— TASK STATEMENT —
Extract every line of text from the records below word for word, leaving the pictures out of your answer.

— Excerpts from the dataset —
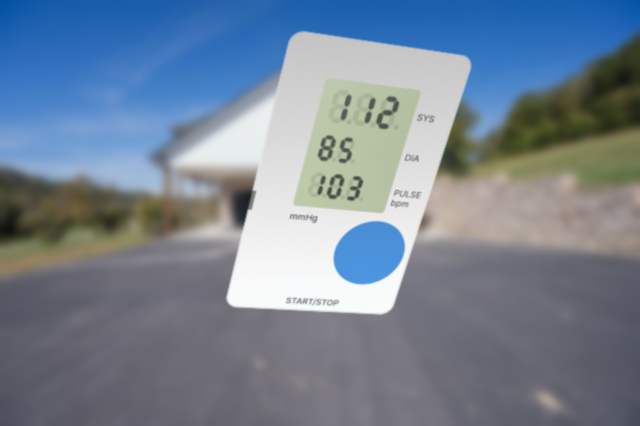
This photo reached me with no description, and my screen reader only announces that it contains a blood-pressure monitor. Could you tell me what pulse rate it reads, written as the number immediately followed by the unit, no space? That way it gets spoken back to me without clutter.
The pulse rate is 103bpm
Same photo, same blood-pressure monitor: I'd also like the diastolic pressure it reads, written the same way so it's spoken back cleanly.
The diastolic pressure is 85mmHg
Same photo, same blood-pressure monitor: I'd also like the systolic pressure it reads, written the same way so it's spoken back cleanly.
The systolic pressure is 112mmHg
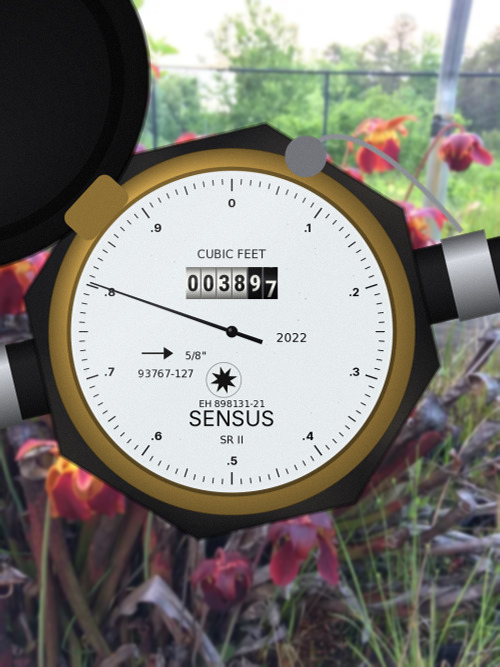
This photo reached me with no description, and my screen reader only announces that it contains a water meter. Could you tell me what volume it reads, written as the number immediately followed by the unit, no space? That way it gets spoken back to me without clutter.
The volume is 3896.80ft³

— REPLY —
This photo reached me with no description, and my screen reader only announces that it contains a blood-pressure monitor. Could you tell me what pulse rate it reads, written as the number immediately followed by the unit, no space? That way it gets spoken back to me without clutter.
The pulse rate is 103bpm
Same photo, same blood-pressure monitor: I'd also like the diastolic pressure it reads, written the same way so it's spoken back cleanly.
The diastolic pressure is 85mmHg
Same photo, same blood-pressure monitor: I'd also like the systolic pressure it reads, written the same way so it's spoken back cleanly.
The systolic pressure is 112mmHg
This photo reached me with no description, and my screen reader only announces that it contains a water meter. Could you tell me what volume it reads, written as the number immediately followed by the unit, no space? That way it gets spoken back to me without clutter.
The volume is 3896.80ft³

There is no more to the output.